» **Problem description**
Without altering anything, repeat each of the records.

» **Supplied records**
───

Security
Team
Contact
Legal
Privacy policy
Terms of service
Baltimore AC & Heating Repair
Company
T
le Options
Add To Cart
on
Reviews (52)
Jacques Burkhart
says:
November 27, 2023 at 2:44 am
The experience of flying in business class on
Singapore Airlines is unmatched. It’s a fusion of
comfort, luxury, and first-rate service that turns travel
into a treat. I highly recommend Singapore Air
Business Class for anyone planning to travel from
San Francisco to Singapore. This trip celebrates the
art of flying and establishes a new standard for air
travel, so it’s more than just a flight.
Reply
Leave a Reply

───

» **Task result**
Security
Team
Contact
Legal
Privacy policy
Terms of service
Baltimore AC & Heating Repair
Company
T
le Options
Add To Cart
on
Reviews (52)
Jacques Burkhart
says:
November 27, 2023 at 2:44 am
The experience of flying in business class on
Singapore Airlines is unmatched. It’s a fusion of
comfort, luxury, and first-rate service that turns travel
into a treat. I highly recommend Singapore Air
Business Class for anyone planning to travel from
San Francisco to Singapore. This trip celebrates the
art of flying and establishes a new standard for air
travel, so it’s more than just a flight.
Reply
Leave a Reply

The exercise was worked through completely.